|
Patiently waiting sick people in Mataquintos, Managuay |
By Hunter B. Knob
At first glance, you would say there is nothing the United States could learn from a South American banana republic like Managuay. Income equality in the military dictatorship, according to data collected by the United Nations Development Programme, is comparable to that in Third World countries like Cambodia and Uganda. Education, or the lack of it, leads to an outrageously high number of school dropouts and teen pregnancies. The military junta, headed by general Jamón, in 2010 spent more money on golden shoulder pads for their army uniforms than on infrastructure. I hear you think: that’s just like the US, what’s there to learn?
Not so fast.
Surprisingly, when it comes to health care the Managuay generals have made more decisions in line with the ideas of the Founding Fathers than the current regime in Washington. They’re all about that one principle that the Obama administration seems to deem just a little bit less important than others: freedom.
Take Obamacare’s much-criticised individual mandate. In Managuay’s parliament, proposing a law that requires every citizen to purchase health insurance would mean political suicide. Admittedly, it would mean actual suicide, since the military junta prefers its members of parliament to play cards instead of interfering in the business of government – but still.
Administrative obligations are looked down upon by most Managuayans, be it government officals or factory workers. Naturally, the main reason is the country’s widespread illiteracy – 80% – but there’s also an ideological component. Government shouldn’t do what the people are perfectly capable of doing. Moreover, health care is regarded as something between doctors and patients.

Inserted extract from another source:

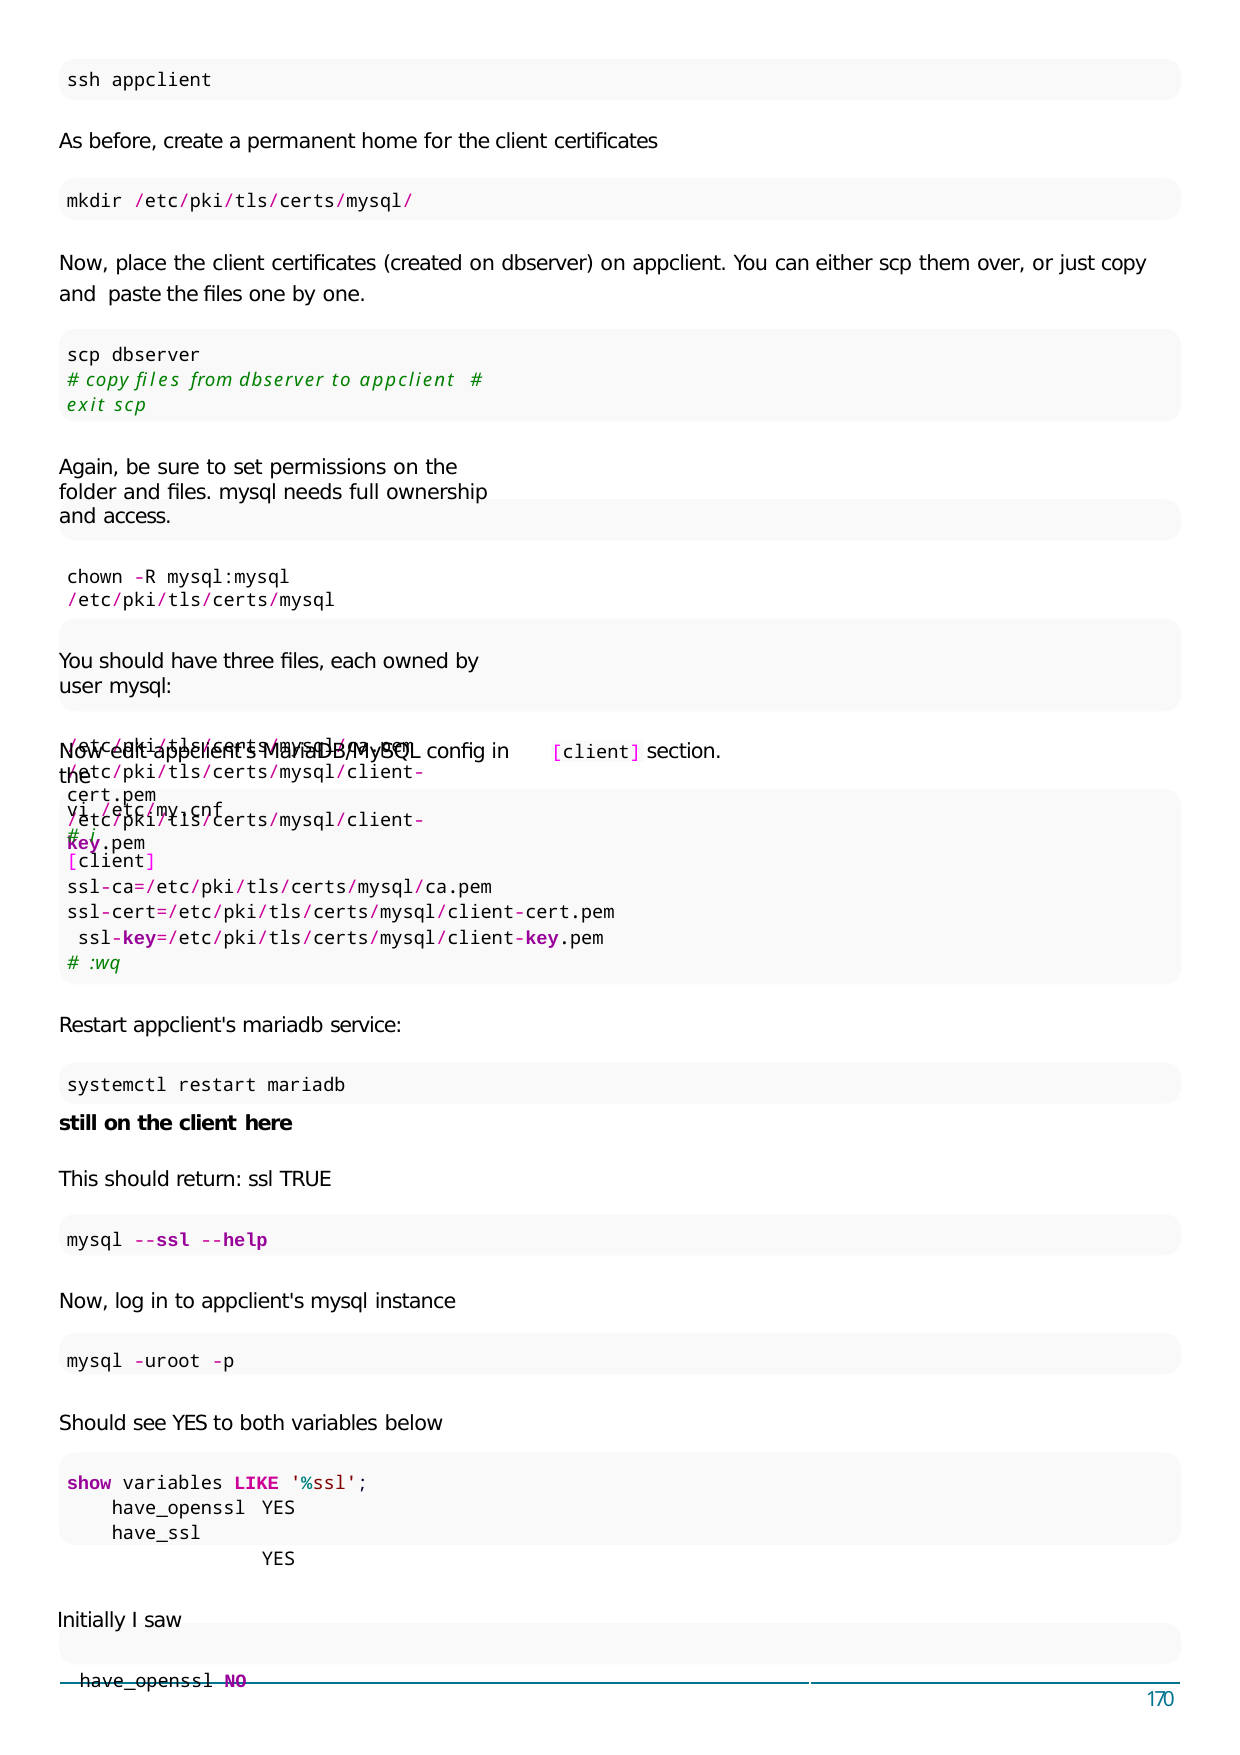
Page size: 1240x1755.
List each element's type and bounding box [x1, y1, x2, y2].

The central government chips in and makes sure every important treatment is available to most, but the rest is left to the free market.
On paper, it works out like this: if you’re ill, you go to a doctor. The doctor cures you, and you pay. Plain and simple. Of course, reality may be different sometimes – you go to a doctor, but he has no time, or you go to a doctor and he won’t cure you before he’s slept with your wife, or he tries to cure you but hits an artery in the process, forcing you to take a horse carriage for an emergency treatment in a hospital three hours away – but that’s reality and you can fix that.
What it boils down to is the fact that Managuayans have the freedom to live and the freedom to suffer horrible pains. In four words: freedom at its purest. That is the ideological blueprint. Isn’t it ironic that in the so-called land of the free the administration holds a completely different ideology?
Let’s now wait and see how many Supreme Court justices have been on vacation to Managuay – or still need to go.